_Work task:_
Once you reach the line containing "[718,248,742,255] sure ->" in the data below, restate each line word for word up to and including the one containing "[376,444,449,455] which means".

-------- Material for this task

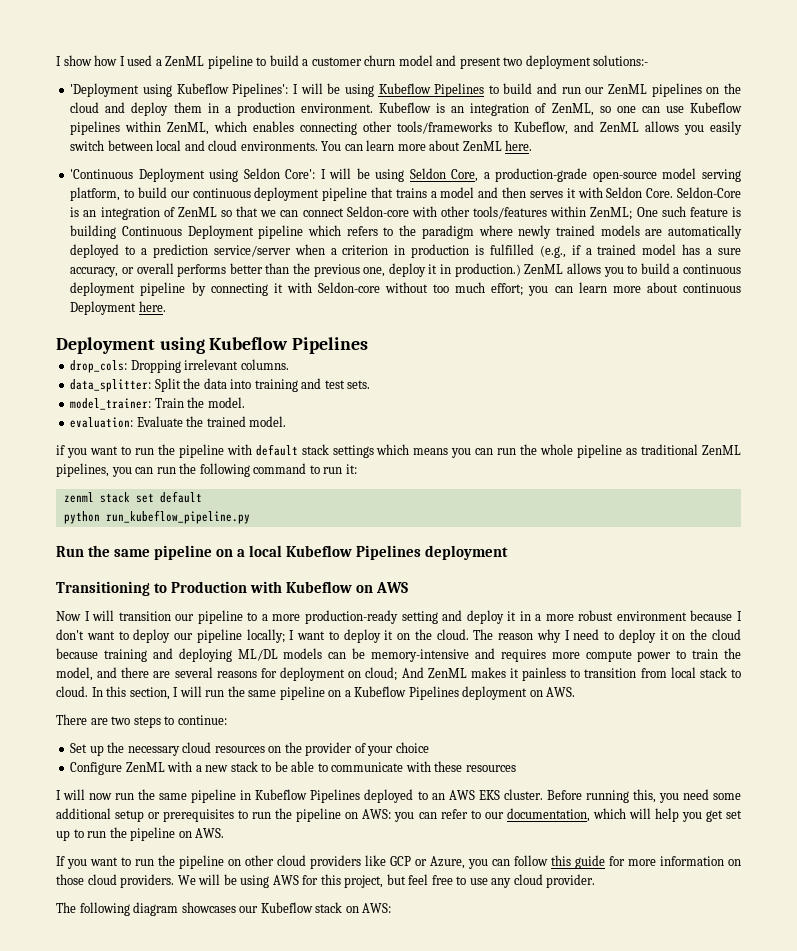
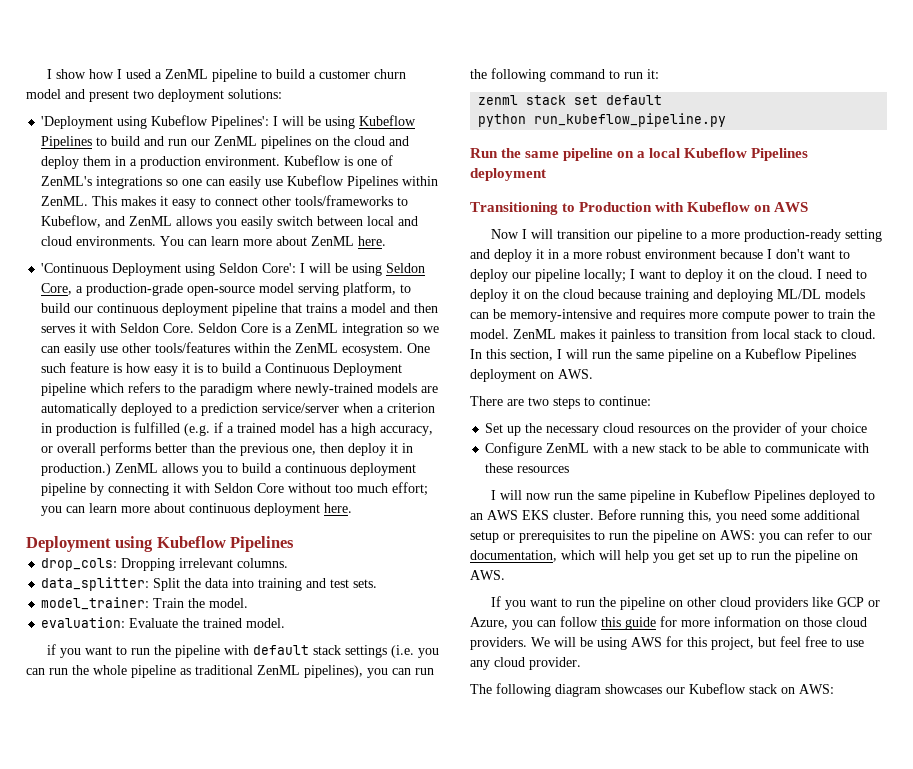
[593,55,649,66] solutions:- -> [228,89,282,99] solutions:
[451,103,594,116] an integration of ZenML, -> [357,155,394,166] [41,176,163,189] one of ZenML's integrations
(660, 109) none -> [229,176,262,189] easily
[70,121,358,135] pipelines within ZenML, which enables connecting -> [347,176,439,189] [41,196,259,209] Pipelines within ZenML. This makes it easy to connect
[677,187,742,198] [70,206,741,220] [70,225,117,239] Seldon-Core is an integration of ZenML so that we can connect Seldon-core with other tools/features within ZenML; One such feature is building -> [198,323,440,336] [41,342,431,356] [41,362,263,376] Seldon Core is a ZenML integration so we can easily use other tools/features within the ZenML ecosystem. One such feature is how easy it is to build a
[518,225,595,239] newly trained -> [295,383,374,396] newly-trained
[539,245,566,258] (e.g., -> [184,423,211,436] (e.g.
[718,248,742,255] sure -> [351,423,377,436] high
(386, 272) none -> [320,443,345,453] then
[317,282,380,293] Seldon-core -> [214,483,285,493] Seldon Core
[70,301,137,315] Deployment -> [254,503,321,516] deployment
[376,444,449,455] which means -> [391,645,415,658] (i.e.
[56,463,109,477] pipelines, -> [304,665,363,678] pipelines),
[473,629,561,643] The reason why -> (813, 274) none
[56,667,424,681] model, and there are several reasons for deployment on cloud; And -> [470,329,509,339] model.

----------------

_Result below:_
[718,248,742,255] sure -> [351,423,377,436] high
(386, 272) none -> [320,443,345,453] then
[317,282,380,293] Seldon-core -> [214,483,285,493] Seldon Core
[70,301,137,315] Deployment -> [254,503,321,516] deployment
[376,444,449,455] which means -> [391,645,415,658] (i.e.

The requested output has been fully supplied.